Malgré les lois qui proclamaient la liberté absolue de conscience et la faculté pour tous les citoyens de professer le culte qu’ils préféraient, cet abus prit un tel caractère de gravité que les Juifs demeurant à Gand crurent nécessaire de demander la protection de l’autorité. Ils adressèrent au préfet du département de l’Escaut, Faipoult, une pétition dans laquelle ils priaient ce haut fonction naire de faire mettre un terme aux vexations de toutes sortes dont ils étaient continuellement l’objet.

Le Conseil municipal, saisi de la question, prit dans sa séance du 9 prairial an VIII (29 mai 1800) la décision suivante :

“L’administration municipale du canton de Gand.

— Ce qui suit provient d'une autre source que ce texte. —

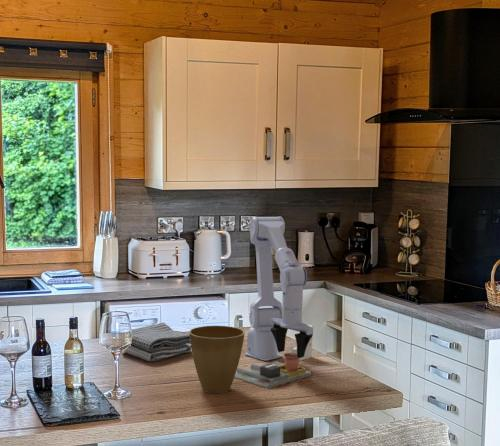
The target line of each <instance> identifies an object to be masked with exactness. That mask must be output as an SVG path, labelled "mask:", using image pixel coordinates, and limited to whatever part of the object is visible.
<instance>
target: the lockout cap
mask: <svg viewBox="0 0 500 446" xmlns="http://www.w3.org/2000/svg"><path fill="white" fill-rule="evenodd" d="M283 358H284V364H285V367H284V370H286V371H290V372H293V371H296V370H298V366H299V362H300V360H299V358H298V357H297V354H296V353H292V352H287V353H284V354H283Z"/></svg>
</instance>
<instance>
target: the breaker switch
mask: <svg viewBox="0 0 500 446" xmlns="http://www.w3.org/2000/svg"><path fill="white" fill-rule="evenodd" d="M267 364H268V363H267ZM260 375H263V376H266V377H269V378H274V377H277V376H280V367H278V366H276V365H275V364H273V365H272V364H268V365H265V366H261V367H260Z"/></svg>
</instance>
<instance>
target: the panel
mask: <svg viewBox="0 0 500 446" xmlns="http://www.w3.org/2000/svg"><path fill="white" fill-rule="evenodd" d="M268 364H272V365H273V364H275V365H276V366H278V367H280V376H277V377H274V378H269V377H266V376H263V375H260V367H261V366H265V365H268ZM284 367H285V363H283V362H279V361H276V360H275V361H272V362H268V363H264V364H261V365H257V364H254V363H252V364H250V368H246V369H244V368H241V367H237V370H236V374H235V377H234V378H236V379H239V380H242V381H245V382H247V383H250V384H255V385H257V386H259V387H262V388H266V389H270V388H274V387H277V386H281V385H283V384H287V383H290V382H293V381H297V380H300V379H304V378H306V377H307V378H308V377H310V376H311V374H312V373H311V371H308V370H307V368H306V367H303V366H300V365H298V370H296V371H293V372H290V371H286V370H284Z"/></svg>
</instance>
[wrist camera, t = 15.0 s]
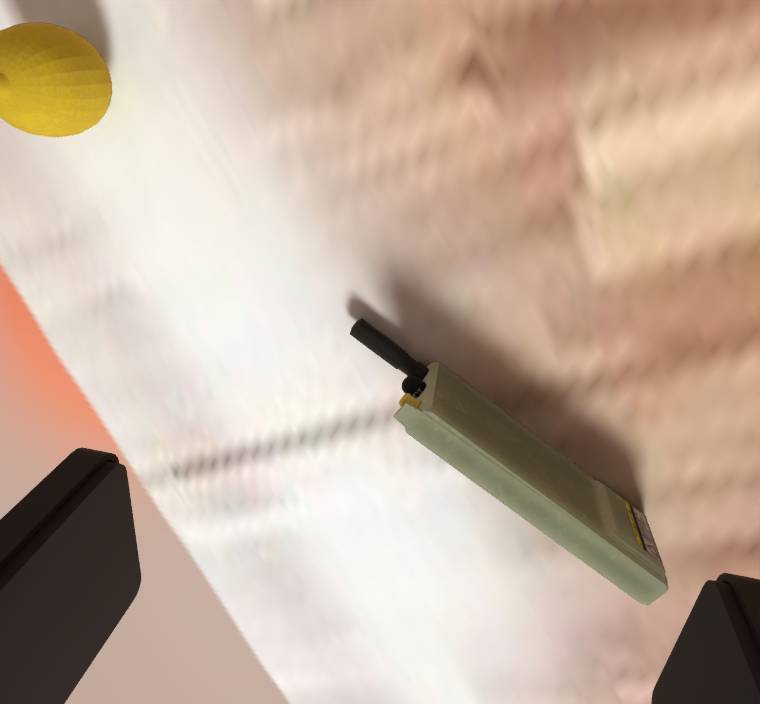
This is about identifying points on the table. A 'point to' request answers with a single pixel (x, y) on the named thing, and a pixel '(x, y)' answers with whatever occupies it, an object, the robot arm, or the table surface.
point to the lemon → (51, 80)
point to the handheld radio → (523, 472)
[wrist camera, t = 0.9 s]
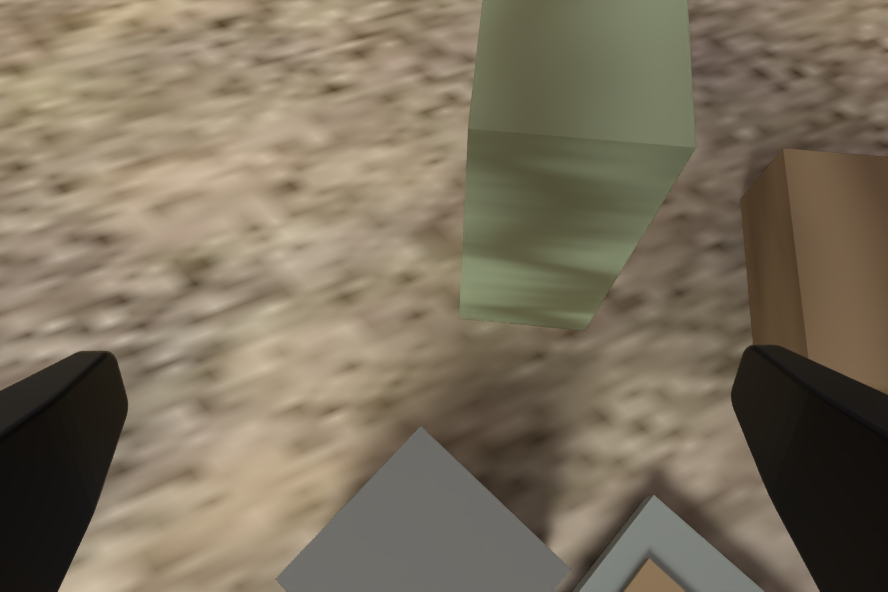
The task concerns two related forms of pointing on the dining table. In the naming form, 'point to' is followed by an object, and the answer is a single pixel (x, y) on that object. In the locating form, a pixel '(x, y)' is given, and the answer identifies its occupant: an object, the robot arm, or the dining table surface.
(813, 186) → the walnut base block
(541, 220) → the sage pillar
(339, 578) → the charcoal cube
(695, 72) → the dining table surface
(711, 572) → the board
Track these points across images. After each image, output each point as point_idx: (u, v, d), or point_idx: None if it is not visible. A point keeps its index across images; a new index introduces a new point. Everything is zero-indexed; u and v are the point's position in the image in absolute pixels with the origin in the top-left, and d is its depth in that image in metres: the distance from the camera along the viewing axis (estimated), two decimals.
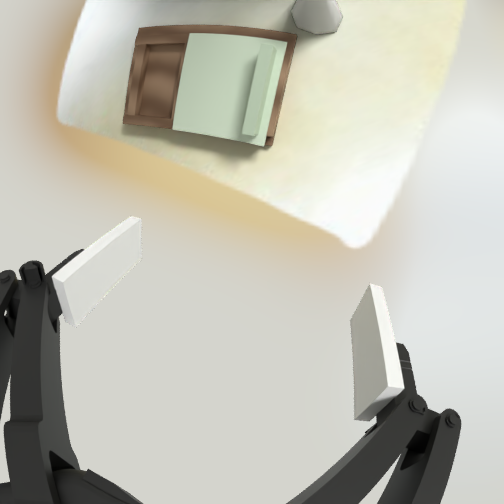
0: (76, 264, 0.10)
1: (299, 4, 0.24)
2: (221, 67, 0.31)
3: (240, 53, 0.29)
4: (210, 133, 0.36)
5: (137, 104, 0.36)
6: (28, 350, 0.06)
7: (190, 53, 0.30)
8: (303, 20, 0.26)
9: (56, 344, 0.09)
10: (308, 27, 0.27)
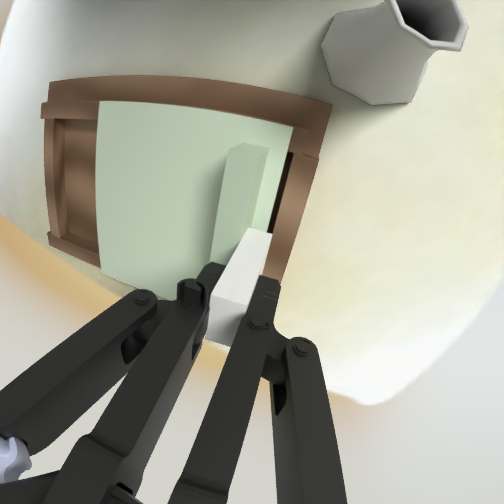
0: (230, 279, 0.12)
1: (349, 37, 0.10)
2: (157, 179, 0.17)
3: (191, 151, 0.16)
4: (156, 292, 0.22)
5: (60, 221, 0.23)
6: (151, 376, 0.07)
7: (103, 145, 0.17)
8: (352, 76, 0.12)
9: (186, 371, 0.10)
10: (359, 90, 0.14)
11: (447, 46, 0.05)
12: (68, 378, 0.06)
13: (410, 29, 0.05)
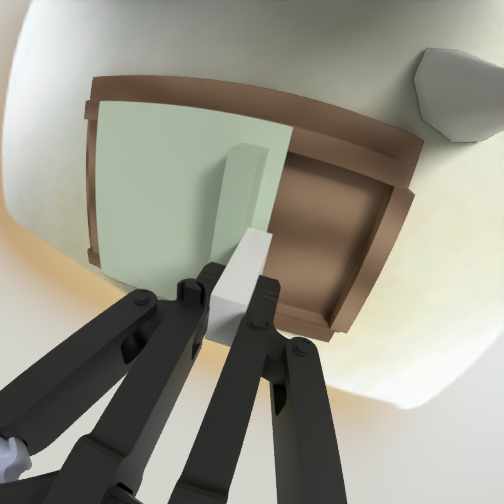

– Informée que plusieurs personnes sont assez mal intentionnées pour insulter et maltraiter journellement dans les rues, sur les places publiques, et ailleurs, des Citoyens proffessant la Religion judaïque.

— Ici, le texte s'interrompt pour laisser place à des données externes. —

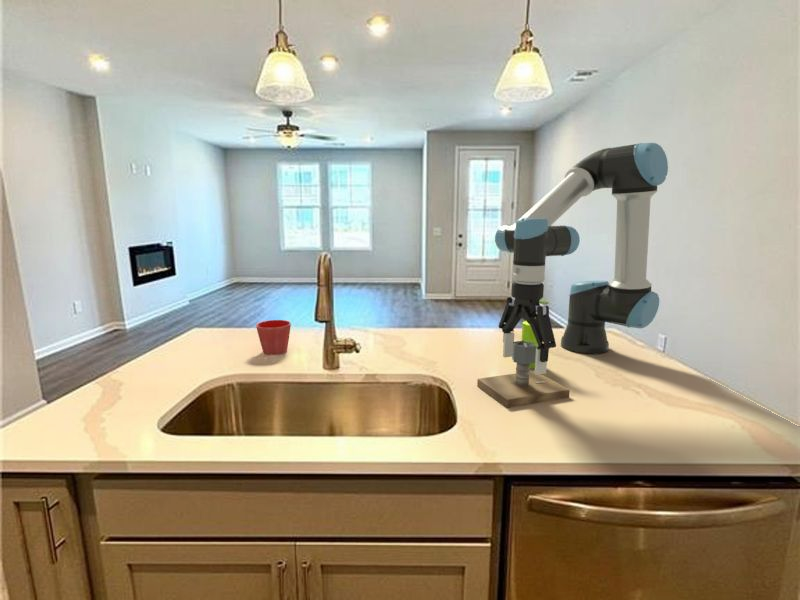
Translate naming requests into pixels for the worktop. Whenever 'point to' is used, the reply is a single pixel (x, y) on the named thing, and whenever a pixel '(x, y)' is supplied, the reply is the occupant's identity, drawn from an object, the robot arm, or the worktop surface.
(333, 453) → the worktop surface
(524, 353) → the knob
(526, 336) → the soap dispenser
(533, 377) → the wooden board with bolt
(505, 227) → the robot arm
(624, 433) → the worktop surface
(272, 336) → the flower pot
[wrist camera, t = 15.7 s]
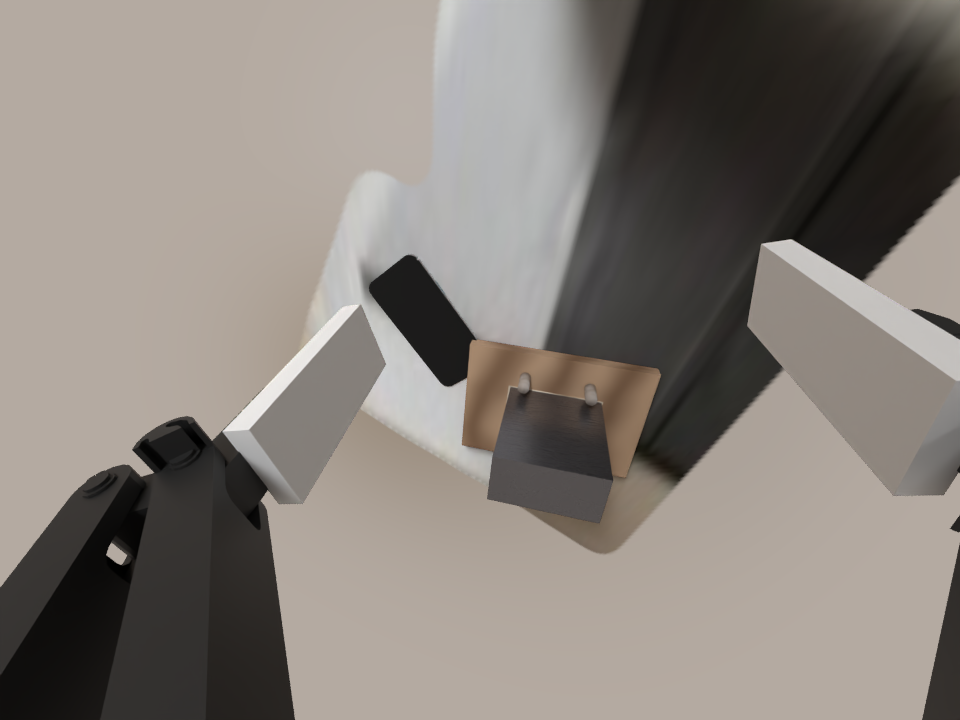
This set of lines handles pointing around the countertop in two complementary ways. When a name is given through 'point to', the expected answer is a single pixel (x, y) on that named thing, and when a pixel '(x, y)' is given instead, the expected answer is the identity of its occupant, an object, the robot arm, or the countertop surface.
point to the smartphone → (425, 318)
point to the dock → (557, 392)
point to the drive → (552, 456)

– Rappelle à ses Concitoyens que sous le Gouvernement républicain les principes de liberté et d’égalité, qui en sont les bases, garantissent à chaque citoyen, quel que soit le culte qu’il embrasse, sûreté et protection pour sa personne et ses propriétés ;

– Qu’en conséquence les auteurs des atteintes à ces droits ne pourront que provoquer sur eux toute la sévérité des lois établies pour la répression de ces atteintes, et dont l’Administration municipale est déterminée à maintenir l’exécution de la manière la plus scrupuleuse.

Le présent avis sera inséré dans la Gazette de Gand.
Fait en séance du 9 prairial an VIII.
Présents les citoyens Jean Louis van Melle, Président; Quetelet, Simoens, Administrateurs municipaux; et Périer, secrétaire en chef.”

Cette proclamation fut publiée, avec la traduction flamande, dans la Gazette van Gent.

Nous ne connaissons la pétition envoyée au préfet que par la mention qui en est faite dans le procès-verbal de la séance de l’administration municipale du 9 prairial an VIII.

Il nous a été impossible de retrouver l’original de cette pétition, les anciennes archives du département de l’Escaut présentant de grandes lacunes, principalement pour la période dont nous nous occupons en ce moment.

Seraient-ce peut-être les vexations dont ils étaient l’objet qui avaient déjà en 1798 engagé les Juifs à solliciter de l’administration municipale l’autorisation d’avoir un cimetière particulier, entouré de murailles afin de mettre à l’abri des profanations les tombes où reposaient les membres de leur famille? Ce fait, qui n’aurait rien d’extraordinaire, nous a été révélé par le procès-verbal de la séance de l’administration municipale du 29 fructidor an VI (15 septembre 1798), où nous lisons:

“Le citoyen Moyses, juif de nation, demande à cette administration à faire un mur sur le terrein qui leur avait été accordé pour leur servir de cimetière.

L’administration considérant que la constitution ne reconnaît aucun culte dominant ni aucun privilège déclare qu’il n’y a pas lieu à délibérer.”

Au commencement de ce siècle encore les Juifs avaient, attenant au cimetière de la porte d’Anvers supprimé il y a une quinzaine d’années, quelques mètres de terrain à leur usage exclusif. C’est probablement ce «terrein» que vise la décision ci-dessus.

Rappelons que le pouvoir communal était exercé à cette époque par « l’administration municipale du canton de Gand » remplaçant l’ancien collège des vingt-six échevins supprimé à la suite de l’annexion de notre pays à la France.

L’administration municipale se composait de neuf membres dont un, le citoyen Jean Louis van Melle, remplissait les fonctions de président. Un délégué du gouvernement, nommé commissaire du pouvoir exécutif, assistait aux séances.